Georgia: Natural Disaster Victims Claim Neglect
They say the authorities’ promises of new homes have failed to materialise.
Georgia: Natural Disaster Victims Claim Neglect
They say the authorities’ promises of new homes have failed to materialise.
Georgians whose homes were destroyed by floods and other natural disasters say the government does too little to provide them with alternative accommodation.
More than 11,000 Georgian families are currently living in homes left uninhabitable by natural disasters. But although the state has pledged to resettle them, officials are not doing so, and they are forced to live in dangerous circumstances.
“On April 24 at 10 o’clock in the morning, water burst into the house and flooded it, and we only just managed to get out. Everything we owned was taken by the river,” said Tsisana Zakaidze, a resident of the village of Mleta in the Dusheti region, where the ground floor of the houses were inundated earlier this year.
An expert commission from the national environmental agency, part of the ministry of the environment protection and natural resources, recommended that the residents of the village, which is in the foothills of the Caucasus mountains about 50 kilometres north of Tbilisi, should be resettled, but that has still not happened.
“We still haven’t been provided with accommodation. Anyone who could left a long time ago to live with relatives,” said Zakaidze, who along with 14 other families is forced to live in the damaged village because they have nowhere else to go.
There has already been at least one death caused by people not being moved away from the zone of a natural disaster in time.
In 2008, residents of Ajara, a region on the shore of the Black Sea, were warned about the imminent risk of a landslide, but were not resettled. As a result, in the village of Khalashi six members of the Davitadze family were killed, including two children. Six people were killed in two other villages as well.
According to international standards set out by the United Nations, governments should not just warn people of imminent disasters but do all they can to move them to safety as well.

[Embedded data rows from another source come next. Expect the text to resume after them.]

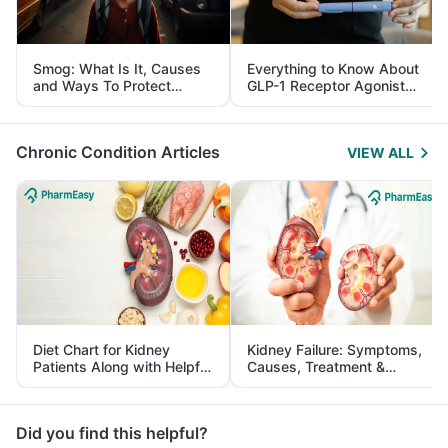
Smog: What Is It, Causes
Everything to Know About
and Ways To Protect
GLP-1 Receptor Agonist
Yourself From It
and Its Role in Weight
Management
Chronic Condition Articles
VIEW ALL
Diet Chart for Kidney
Kidney Failure: Symptoms,
Patients Along with Helpful
Causes, Treatment &
Tips
Prevention
Did you find this helpful?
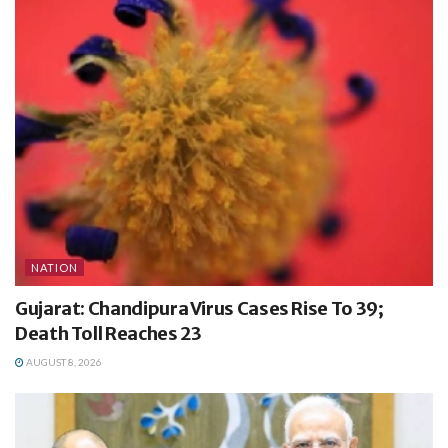
NATION
Gujarat: Chandipura Virus Cases Rise To 39;
Death Toll Reaches 23
AUGUST 8, 2026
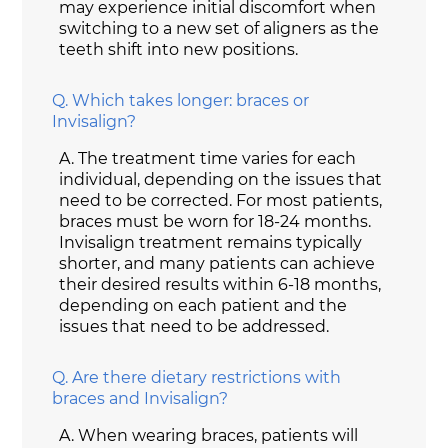
may experience initial discomfort when
switching to a new set of aligners as the
teeth shift into new positions.
Q.
Which takes longer: braces or
Invisalign?
A.
The treatment time varies for each
individual, depending on the issues that
need to be corrected. For most patients,
braces must be worn for 18-24 months.
Invisalign treatment remains typically
shorter, and many patients can achieve
their desired results within 6-18 months,
depending on each patient and the
issues that need to be addressed.
Q.
Are there dietary restrictions with
braces and Invisalign?
A.
When wearing braces, patients will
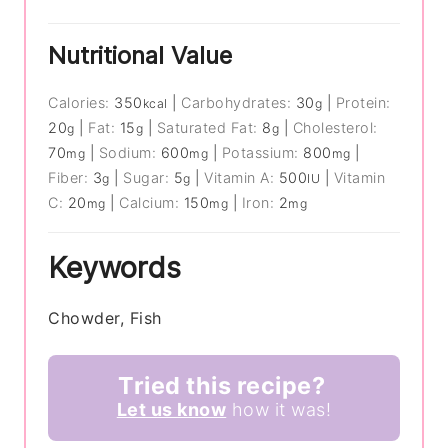
Nutritional Value
Calories:
350
|
Carbohydrates:
30
|
Protein:
kcal
g
20
|
Fat:
15
|
Saturated Fat:
8
|
Cholesterol:
g
g
g
70
|
Sodium:
600
|
Potassium:
800
|
mg
mg
mg
Fiber:
3
|
Sugar:
5
|
Vitamin A:
500
|
Vitamin
g
g
IU
C:
20
|
Calcium:
150
|
Iron:
2
mg
mg
mg
Keywords
Chowder, Fish
Tried this recipe?
Let us know
how it was!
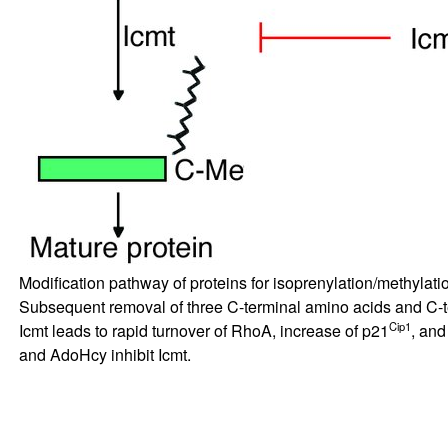
Modification pathway of proteins for isoprenylation/methylati
Subsequent removal of three C-terminal amino acids and C-te
Cip1
Icmt leads to rapid turnover of RhoA, increase of p21
, and
and AdoHcy inhibit Icmt.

According to the Georgian government’s environment agency, the country’s mountainous regions are most at risk of natural disasters. In 2006, it surveyed the country and found 53,000 potential landslides threatening 1.5 million hectares, with 70 per cent of them near inhabited land. Some 3,000 towns and villages were directly threatened by the risk of landslide.
Emil Tsereteli, head of the environment ministry’s department for geological threats, said the government was doing all it could to prevent catastrophes, but lacked the resources to completely solve the problem.
“You have to recognise that in the last few years a lot has been done, and these people have received material aid, and houses are bought for them. Of course, we need to do more, but the size of the problem is so large, that dealing with it just with the Georgian budget is not possible,” he said.
“Some 70 per cent of Georgia is in danger of ecological disasters: landslides, mudslides, floods and more. And all of Georgia is at risk of earthquakes. We have to conduct permanent monitoring to discover where the most serious situation is today and act accordingly.”
But people affected by disasters say that, despite its claims, the government is not doing enough. A landslide cut the road at the village of Vedzstakhevi in the Dusheti region five years ago. The government promised to resettle the 18 families remaining there, but it is not clear when this will happen.
All the fields of Vedzstakhevi were swept away, and the houses are in a very dangerous condition.
“If there is rain we can’t get out at all. We need to hoard goods for the winter, since there is no shop or chemist in the village at all,” said Nino Kapiashvili, a resident of Vedzstakhevi.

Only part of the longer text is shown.